Sunday, November 19, 2006

Feminist theology: the most pressing question

After I read Ben Myers' interview with Meehyung Chung in which she said that feminist theology has neglected the everyday voice of women in the church, I wanted to address some of the ways I had seen that to be true. As I wrap up the series with this post, there are other topics that could possibly be considered, but won't be covered in depth. For example, there seems to be a need for Christian feminism to find a role for dignity in service, to break the worldly pattern of always equating service with oppression, to reclaim service as a Christian vocation and humility as a Christian virtue, with lowliness as an honored path. These and other such things are implied in what has gone before, and it would be tedious to pursue every angle, and besides merciless to catalog every fault. I would like to close with what is, in my mind, the most pressing question.

Meehyun Chung commented that feminist theology had neglected the everyday voice of women in the church. While I believe this to be true, there is something which concerns me more, and I expect concerns the everyday women in the church more, than whether feminist theology is neglecting our voice. Is feminist theology -- at least in some strains -- neglecting God's priorities in favor of their own agenda?

That brings us to the question, what is theology supposed to do? If the purpose of theology is to know God, to bring the knowledge and presence of God to our lives and to our world in a redemptive and creative way, if we see this active presence and knowledge of God as the crowning blessing among all possible blessings, that is one vision of theology. It will necessarily lead to all kinds of redemptive and creative work in the world, wherever the presence of God and knowledge of God are treasured by his children and incarnated in our lives. This redemptive and creative work will include women, and will see people especially called to serve women, just as it will see people especially called to serve men, or serve children, or serve certain cities, or serve the homeless. It will also see theologians called to consider justice for women just as surely as all matters of justice are matters for God's people.
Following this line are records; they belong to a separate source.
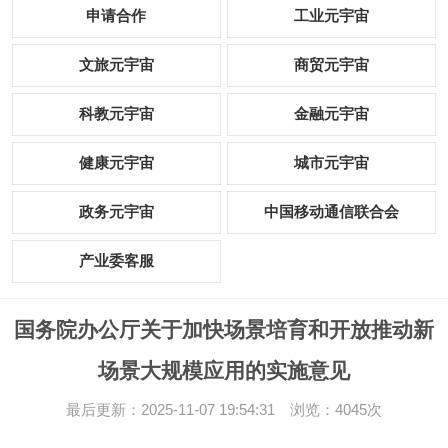
申请合作
工业元宇宙
文旅元宇宙
商贸元宇宙
科教元宇宙
金融元宇宙
健康元宇宙
城市元宇宙
政务元宇宙
中国移动通信联合会
产业委客服
国务院办公厅关于加快场景培育和开放推动新
场景大规模应用的实施意见
最后更新：2025-11-07 19:54:31 浏览：4045次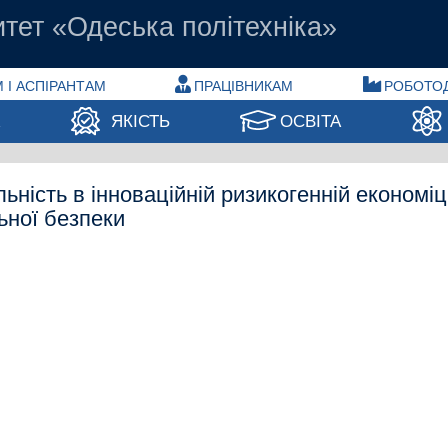
тет «Одеська політехніка»
 І АСПІРАНТАМ
ПРАЦІВНИКАМ
РОБОТО
А
ЯКІСТЬ
ОСВІТА
ьність в інноваційній ризикогенній економіц
ьної безпеки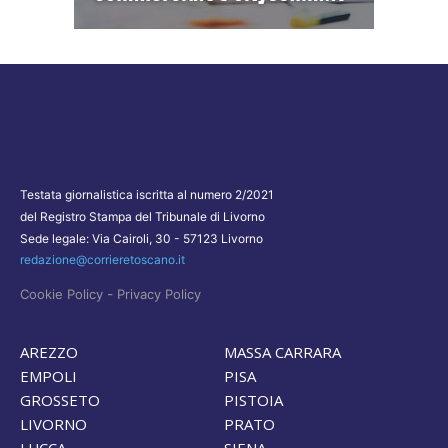
Testata giornalistica iscritta al numero 2/2021
del Registro Stampa del Tribunale di Livorno
Sede legale: Via Cairoli, 30 - 57123 Livorno
redazione@corrieretoscano.it
-
Cookie Policy
Privacy Policy
AREZZO
MASSA CARRARA
EMPOLI
PISA
GROSSETO
PISTOIA
LIVORNO
PRATO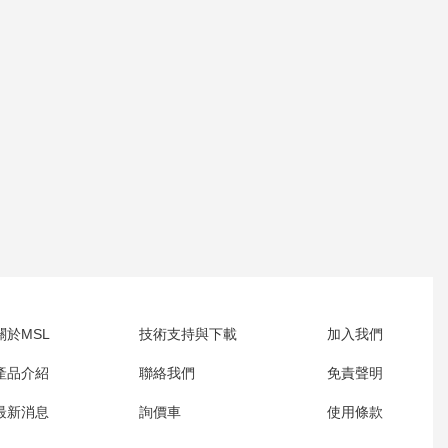
關於MSL
技術支持與下載
加入我們
產品介紹
聯絡我們
免責聲明
最新消息
詢價車
使用條款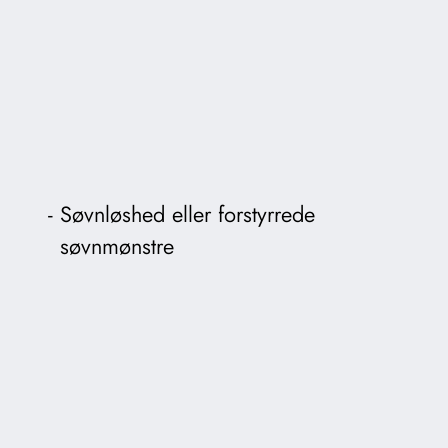
Søvnløshed eller forstyrrede
søvnmønstre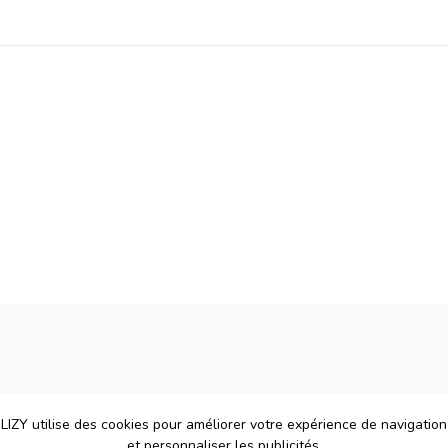
LIZY utilise des cookies pour améliorer votre expérience de navigation
et personnaliser les publicités.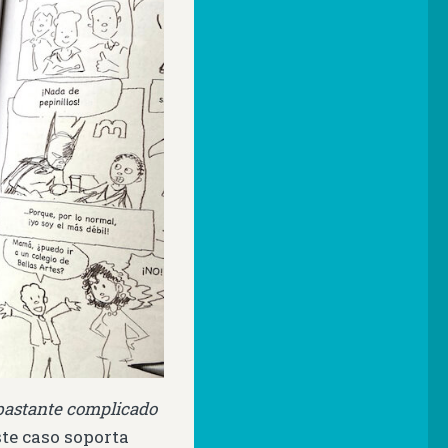
 bastante complicado
ste caso soporta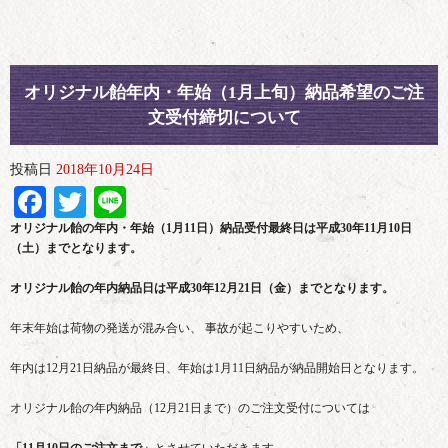
オリジナル飴年内・年始（1月上旬）納品希望のご注
文受付締切について
投稿日
2018年10月24日
Facebook
Twitter
Line
オリジナル飴の年内・年始（1月11日）納品受付最終日は平成30年11月10日
（土）までとなります。
オリジナル飴の年内納品日は平成30年12月21日（金）までとなります。
年末年始は荷物の発送が混み合い、 事故が起こりやすいため、
年内は12月21日納品が最終日、年始は1月11日納品が納品開始日となります。
オリジナル飴の年内納品（12月21日まで）のご注文受付については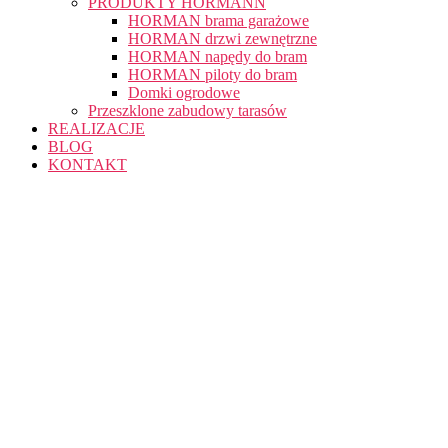
PRODUKTY HÖRMANN
HORMAN brama garażowe
HORMAN drzwi zewnętrzne
HORMAN napędy do bram
HORMAN piloty do bram
Domki ogrodowe
Przeszklone zabudowy tarasów
REALIZACJE
BLOG
KONTAKT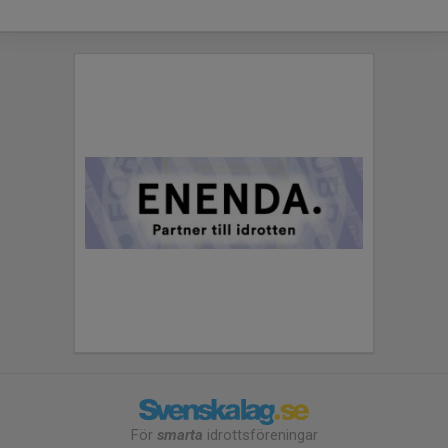
För
smarta
idrottsföreningar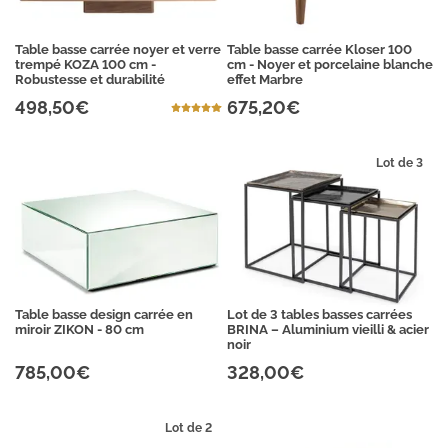
Table basse carrée noyer et verre
Table basse carrée Kloser 100
trempé KOZA 100 cm -
cm - Noyer et porcelaine blanche
Robustesse et durabilité
effet Marbre
498,50€
675,20€
Lot de 3
Table basse design carrée en
Lot de 3 tables basses carrées
miroir ZIKON - 80 cm
BRINA – Aluminium vieilli & acier
noir
785,00€
328,00€
Lot de 2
But there is a concern here that feminist theology is not always about the things God. There is a concern whether feminist theology has at times been divisive and partisan, whether pride and competitiveness and self-centeredness have crept into the conversation, whether the cause of women has been given higher place than the cause of Christ. When feminism becomes an end in itself, God becomes a pawn in a political argument. When God is a pawn, then God is no longer the source of blessing; without a source of blessing, such theology is stripped of its power to redeem or transform. Anything which exalts itself above God eventually defeats itself for that reason. For feminist theology to maintain its perspective -- and its promise of being a redemptive power in the world -- it must remember that it is part of the larger framework of God's transforming presence in the world.